Tofu statt Spermien
Häufiger Konsum von Sojaprodukten führt zu einer Reduktion der Spermienzahl.
Männer, die regelmässig Sojaprodukte zu sich nehmen, produzieren weniger Spermien als Männer, die sojaabstinent leben. Das haben Wissenschaftler der Harvard School of Public Health in Boston herausgefunden. Der Mediziner Jorge Chavarro und seine Kollegen untersuchten bei 99 Männern die Spermienkonzentrationen abhängig von den Ernährungsgewohnheiten.

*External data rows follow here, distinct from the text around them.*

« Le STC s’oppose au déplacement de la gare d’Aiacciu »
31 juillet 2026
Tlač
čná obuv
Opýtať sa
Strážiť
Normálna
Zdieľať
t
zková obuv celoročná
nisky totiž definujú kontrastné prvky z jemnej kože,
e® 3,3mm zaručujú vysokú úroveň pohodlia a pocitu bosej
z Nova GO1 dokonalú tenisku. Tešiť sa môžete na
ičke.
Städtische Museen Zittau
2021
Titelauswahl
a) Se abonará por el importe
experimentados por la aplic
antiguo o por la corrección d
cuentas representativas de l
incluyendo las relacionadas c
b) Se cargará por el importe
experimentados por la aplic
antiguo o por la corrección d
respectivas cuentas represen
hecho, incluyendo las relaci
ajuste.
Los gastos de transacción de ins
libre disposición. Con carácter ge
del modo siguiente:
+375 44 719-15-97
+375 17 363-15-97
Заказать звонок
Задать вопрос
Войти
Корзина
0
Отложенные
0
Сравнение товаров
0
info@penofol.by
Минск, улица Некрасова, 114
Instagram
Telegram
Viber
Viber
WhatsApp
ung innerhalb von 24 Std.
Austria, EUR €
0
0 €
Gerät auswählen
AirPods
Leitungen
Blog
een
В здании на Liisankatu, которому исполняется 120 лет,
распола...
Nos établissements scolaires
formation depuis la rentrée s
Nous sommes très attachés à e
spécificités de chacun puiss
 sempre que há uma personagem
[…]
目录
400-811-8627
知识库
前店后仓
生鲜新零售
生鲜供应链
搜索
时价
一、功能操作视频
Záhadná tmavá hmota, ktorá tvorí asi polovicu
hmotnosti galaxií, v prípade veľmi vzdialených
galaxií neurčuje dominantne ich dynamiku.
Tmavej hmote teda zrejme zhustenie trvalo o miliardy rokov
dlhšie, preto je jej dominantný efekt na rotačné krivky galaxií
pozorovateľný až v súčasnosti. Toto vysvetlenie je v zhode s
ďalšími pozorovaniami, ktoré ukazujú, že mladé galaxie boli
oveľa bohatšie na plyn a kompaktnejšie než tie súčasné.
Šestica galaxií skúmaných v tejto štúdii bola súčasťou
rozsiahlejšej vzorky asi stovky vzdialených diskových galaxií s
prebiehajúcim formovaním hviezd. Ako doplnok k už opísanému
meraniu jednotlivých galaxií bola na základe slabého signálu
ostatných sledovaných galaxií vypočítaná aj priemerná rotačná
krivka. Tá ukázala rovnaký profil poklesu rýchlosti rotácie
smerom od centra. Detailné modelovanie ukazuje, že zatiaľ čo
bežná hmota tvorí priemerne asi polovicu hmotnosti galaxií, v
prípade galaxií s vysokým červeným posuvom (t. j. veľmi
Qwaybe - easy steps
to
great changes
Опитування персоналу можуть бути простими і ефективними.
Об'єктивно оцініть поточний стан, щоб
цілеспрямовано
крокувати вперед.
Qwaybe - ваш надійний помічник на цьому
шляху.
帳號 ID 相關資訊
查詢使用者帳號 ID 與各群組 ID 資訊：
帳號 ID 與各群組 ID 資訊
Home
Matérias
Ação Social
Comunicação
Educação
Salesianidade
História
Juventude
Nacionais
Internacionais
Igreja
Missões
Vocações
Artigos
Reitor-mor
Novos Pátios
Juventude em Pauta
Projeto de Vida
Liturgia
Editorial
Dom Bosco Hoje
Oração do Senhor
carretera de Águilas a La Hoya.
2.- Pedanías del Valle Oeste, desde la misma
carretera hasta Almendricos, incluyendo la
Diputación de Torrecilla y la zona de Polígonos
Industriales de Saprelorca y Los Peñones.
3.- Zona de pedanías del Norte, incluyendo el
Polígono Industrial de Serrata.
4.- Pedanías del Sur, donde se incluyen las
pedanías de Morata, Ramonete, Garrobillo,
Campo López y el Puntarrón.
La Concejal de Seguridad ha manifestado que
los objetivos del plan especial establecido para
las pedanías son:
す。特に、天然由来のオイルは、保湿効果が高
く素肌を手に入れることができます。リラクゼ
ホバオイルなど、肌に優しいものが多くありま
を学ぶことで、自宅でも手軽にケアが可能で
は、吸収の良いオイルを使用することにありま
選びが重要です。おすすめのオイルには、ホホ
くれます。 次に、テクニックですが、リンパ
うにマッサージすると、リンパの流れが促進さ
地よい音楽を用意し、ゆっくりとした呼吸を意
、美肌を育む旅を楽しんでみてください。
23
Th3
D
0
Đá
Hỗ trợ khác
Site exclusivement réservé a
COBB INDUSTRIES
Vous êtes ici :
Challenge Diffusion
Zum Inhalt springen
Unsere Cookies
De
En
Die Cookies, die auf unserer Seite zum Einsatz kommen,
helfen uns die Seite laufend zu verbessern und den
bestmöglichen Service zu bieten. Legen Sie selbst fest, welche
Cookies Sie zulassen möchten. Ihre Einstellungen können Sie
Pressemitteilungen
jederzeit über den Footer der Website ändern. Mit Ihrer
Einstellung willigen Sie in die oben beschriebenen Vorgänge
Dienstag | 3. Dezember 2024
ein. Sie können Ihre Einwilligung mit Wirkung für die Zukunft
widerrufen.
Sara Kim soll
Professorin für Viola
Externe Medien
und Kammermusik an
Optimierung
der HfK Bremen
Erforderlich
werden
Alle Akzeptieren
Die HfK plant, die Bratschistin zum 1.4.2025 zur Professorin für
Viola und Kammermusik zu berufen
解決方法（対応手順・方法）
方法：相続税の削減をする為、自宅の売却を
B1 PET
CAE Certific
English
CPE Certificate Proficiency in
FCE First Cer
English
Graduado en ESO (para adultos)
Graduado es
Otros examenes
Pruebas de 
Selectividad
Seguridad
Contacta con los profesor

Dabei zeigte sich, dass mit steigendem Konsum von Sojaprodukten, zum Beispiel in Form von Tofu oder als Fleischersatz und Milchprodukt auf Sojabasis, die Spermienkonzentration abnimmt. Laut den Forschern hatten die Männer mit dem höchsten Sojakonsum durchschnittlich 41 Millionen Spermien pro Milliliter Samenflüssigkeit weniger als jene, die überhaupt keine Soja zu sich nahmen. Die Spermienkonzentration liegt normalerweise im Bereich von 80 bis 120 Millionen Spermien pro Milliliter. Die Männer mit dem höchsten Sojakonsum hätten pro Tag durchschnittlich eine Menge an Soja eingenommen, die in rund 120 Gramm Tofu oder 2,5 dl Sojamilch enthalten sei, sagt Chavarro. Die Wissenschaftler fanden zudem Hinweise darauf, dass der Zusammenhang zwischen Sojakonsum und Spermienkonzentration bei Übergewichtigen noch ausgeprägter ist.
Verantwortlich für die Spermien abnahme sind wahrscheinlich in Soja enthaltene Isoflavonoide. Die Farbstoffe spielen in Pflanzen unter anderem bei der Abwehr von Schädlingen eine Rolle und zählen zu den sogenannten Phytoöstrogenen. Verschiedene Untersuchungen haben gezeigt, dass Phytoöstrogene ähnliche Wirkungen haben wie das weibliche Geschlechtshormon Östrogen und hohe Dosen an Isoflavonoiden bei Tieren zu Unfruchtbarkeit führen können.
Soja gilt beim Menschen als Hauptaufnahmequelle für Isoflavonoide. Dies führe bei Männern möglicherweise dazu, so Chavarro, dass eine durch die Pflanzenstoffe bedingte erhöhte Östrogenaktivität die Spermienbildung beeinträchtige. Da mit zunehmendem Fettgehalt überdies die Produktion von körpereigenem Östrogen angekurbelt werde, könne sich dieser Effekt bei übergewichtigen Männern zusätzlich verstärken, erklärt der Mediziner.